[Buildbot-devel] RFC: Crowd-sourcing CI using volunteer computing

Tue Mar 12 01:55:38 UTC 2013

This is an awesome idea, and one that I would *love* to see
implemented.  I think that this is an untapped opportunity for OSS CI,
and that Buildbot's in a good spot to take it.  That said, it's
complicated!  So please don't take any of the below as saying "can't
be done" or "don't bother".  Think of it as challenges I see.  It took
me some time to digest the proposal.

The proposal to enumerate build steps into a sequence that can be
executed apart from the master precludes any kind of logic on the
master.  For example, the master can't use properties, doStepIf, or
contain custom steps.  Master-centric logic is pretty fundamental to
Buildbot's operation (more so now that we've moved slave steps to the
master).  From what I can tell, you propose this to gives slaves
better control over what they do and when they do it, and to de-couple
slaves from tight network connections to the master.  The former
problem is probably relatively minor, with the common cases covered by
the current RETRY logic.  If a slave disconnects in the middle of a
job, just re-queue that job.  Both cases are best handled in a
separate, existing project to redefine the master/slave protocol,
including a means for a slave to say "hey, wait, I'm not read to run
another step yet".  This new protocol will also allow slaves to
continue in the absence of a connection to the master -- at least
until they finish a step.  I think that the protocol project is almost
orthogonal to your proposal.

Embedded here is the idea of "push" slaves, a la Tinderbox.  The way
other tools (I'm thinking of CC and Jenkins in particular) solve this
is to essentially create a build without any actions, and just record
the status the master receives in that build.  Buildbot could do that,
too, but again I think that's orthogonal to your proposal.

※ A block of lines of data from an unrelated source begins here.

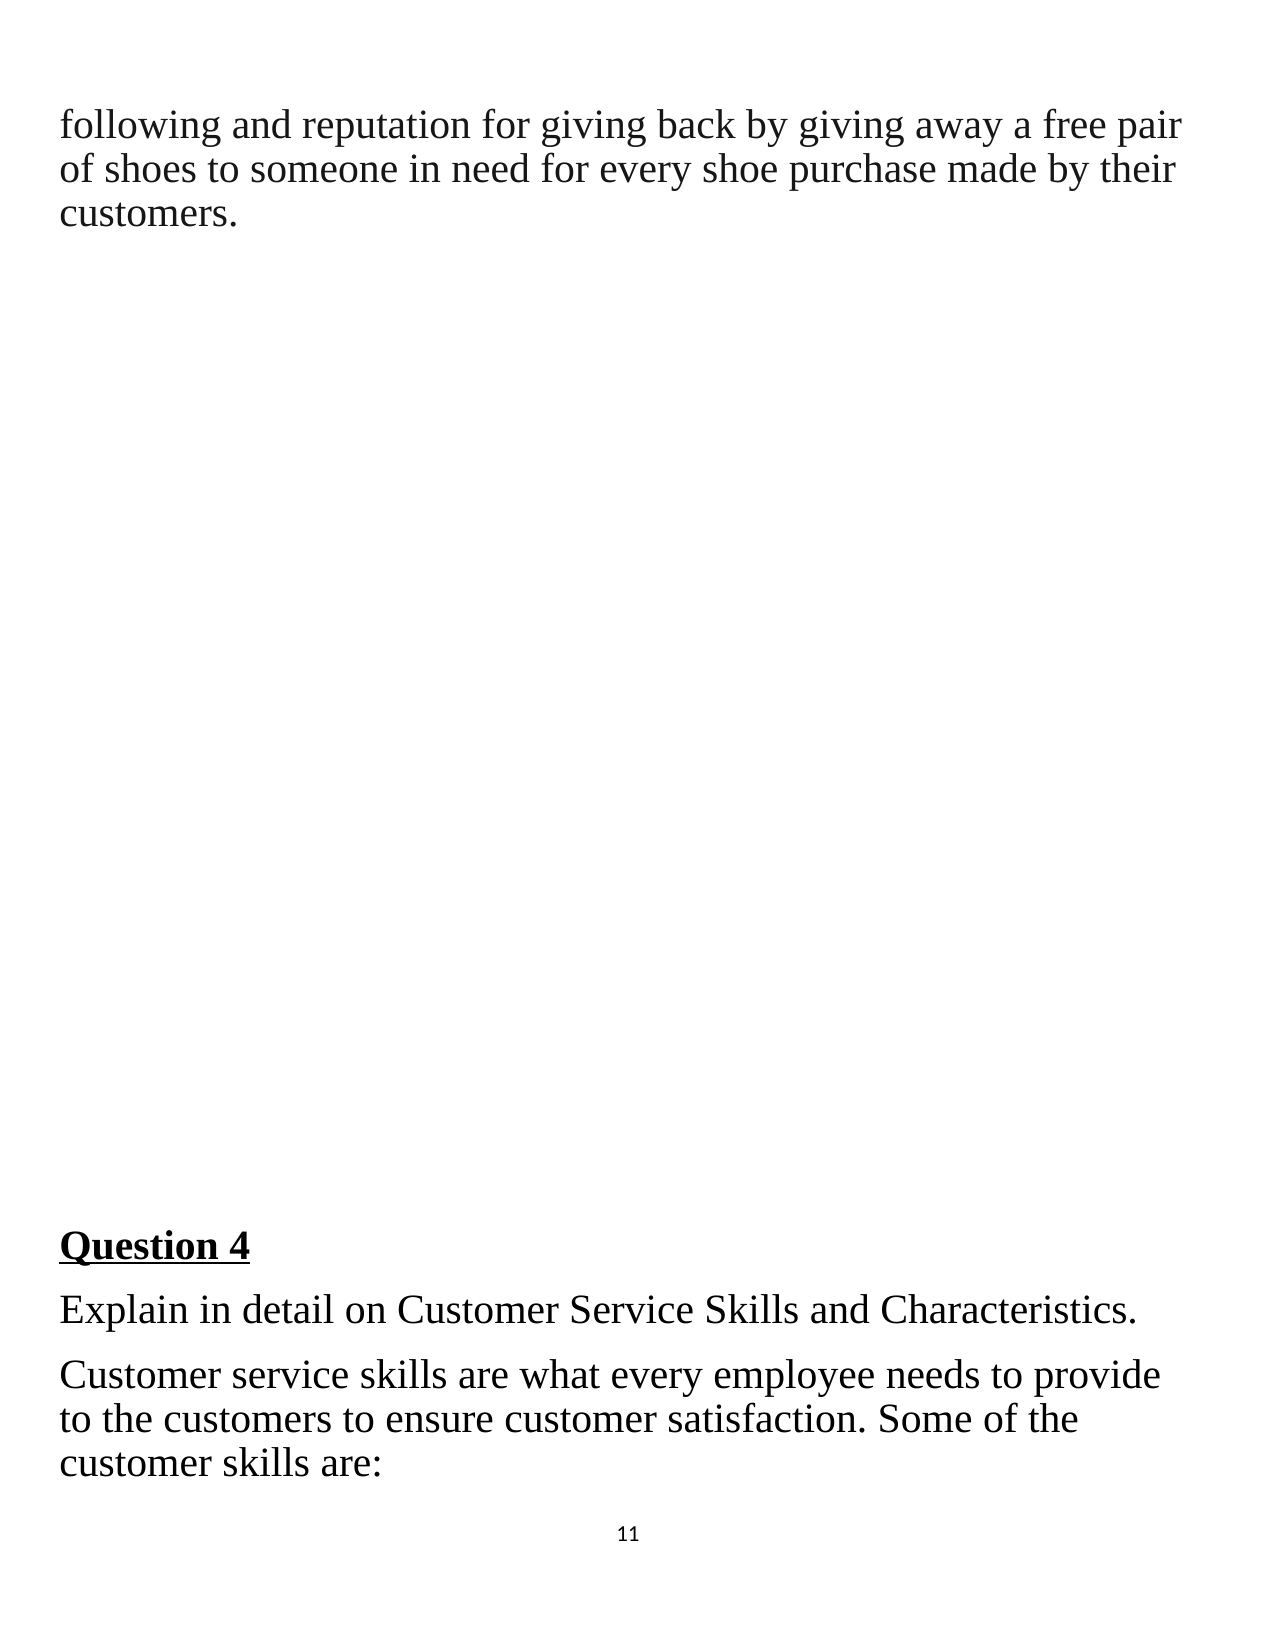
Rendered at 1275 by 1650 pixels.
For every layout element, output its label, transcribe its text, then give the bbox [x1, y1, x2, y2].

text Customer service skills are what every employee needs to provide to the customers to ensure customer satisfaction. Some of the customer skills are: [59, 1353, 1196, 1485]
text Explain in detail on Customer Service Skills and Characteristics. [59, 1289, 1196, 1333]
text Question 4 [59, 1224, 1196, 1268]
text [59, 103, 1196, 235]
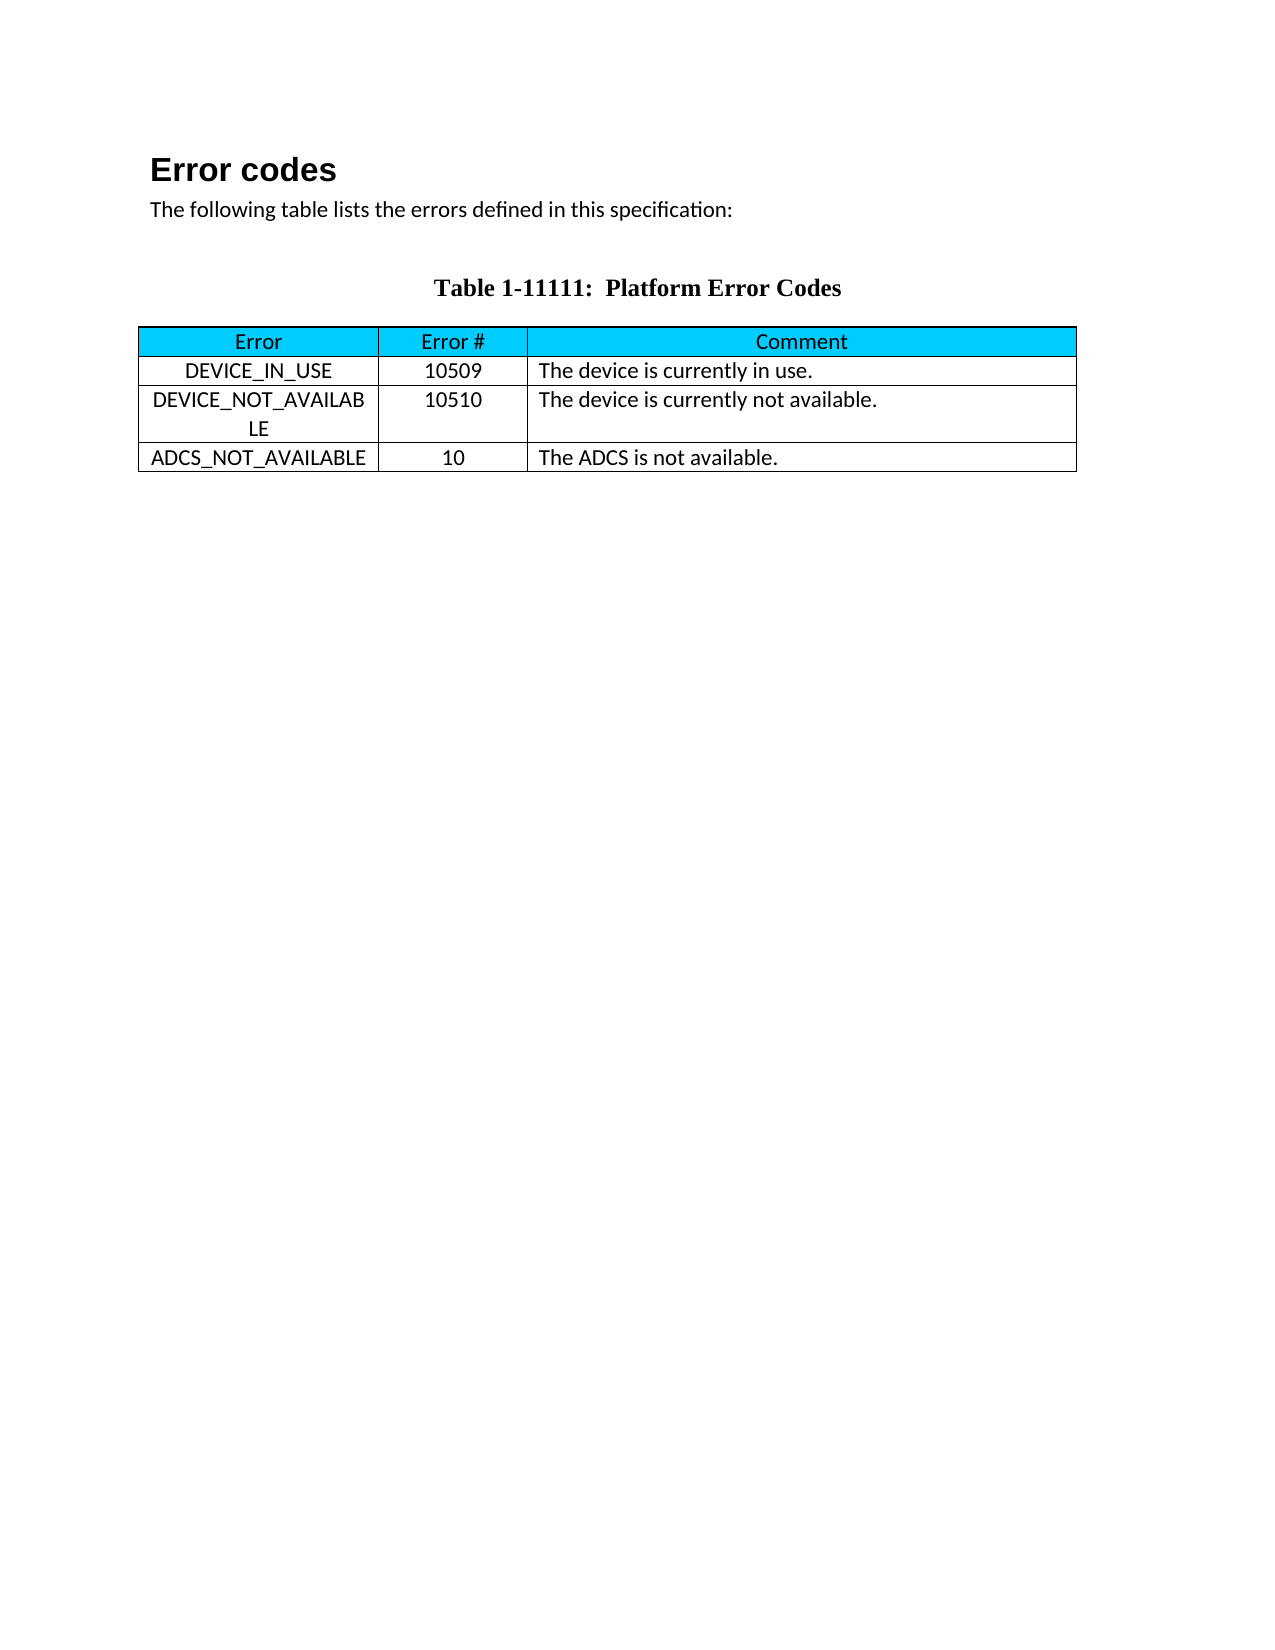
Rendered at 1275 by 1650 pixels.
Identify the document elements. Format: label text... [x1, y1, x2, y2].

table_header Comment [528, 328, 1076, 356]
table_cell DEVICE_IN_USE [139, 357, 378, 384]
table_cell 10 [379, 443, 527, 471]
table_cell DEVICE_NOT_AVAILABLE [139, 386, 378, 442]
table_cell The ADCS is not available. [528, 443, 1076, 471]
table_cell The device is currently in use. [528, 357, 1076, 384]
table_cell The device is currently not available. [528, 386, 1076, 442]
table_header Error [139, 328, 378, 356]
table_cell 10510 [379, 386, 527, 442]
table_cell ADCS_NOT_AVAILABLE [139, 443, 378, 471]
subtitle Error codes [150, 150, 1125, 188]
table_cell 10509 [379, 357, 527, 384]
title Table 1-1: Platform Error Codes [150, 273, 1125, 301]
text The following table lists the errors defined in this specification: [150, 195, 1125, 223]
table_header Error # [379, 328, 527, 356]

For all but the simplest applications I think that defining slave
capabilities generically is going to be impossible.  Rather, my first
thought is that this is 2013 and we can just rely on virtualization
and cloud for that purpose: define some shared AMIs, Vagrantfiles,
etc. for common requirements (Python app, Perl lib, etc.), with the
ability for project owners to define other AMIs specific to their
needs.  For example, back when I was building Amanda, it had a pretty
peculiar set of requirements, but I could easily have packaged those
into an AMI and shipped it.  As a fallback, we might have a means for
a project owner to publish a spec and tag it with a uuid, then have
users who believe they have implemented that spec flag their slave
with that uuid.  The project owner could define any verification steps
as part of the build itself.

User security is pretty important, too.  I'm not sure what kind of
vetting of projects BOINC projects go through, but I wouldn't run
those on any host that had any of my secrets (like my password) on it.
 Virtualization is a big help here, too.

Most projects that would use a service like this aren't starved for
slave resources.  Rather, they'd like to have 20 slaves at once a few
times per day or week.  So slaves should be able to do work for other
projects in the interim.

An important part of this project would be user convenience.  BOINC is
super-easy: install and go.  Donating time to your favorite project
should be similar, and that will probably require some sort of central
registry where masters and slaves can connect to one another.  I think
some creative use of crypto could help here: slaves get configured
with the public keys of projects they can build, and masters are
configured with private keys.  Then no hacking of the central registry
can be used to inject completely foreign code into a slave.

Let's keep this conversation going -- I'd love to see this come to pass.

Dustin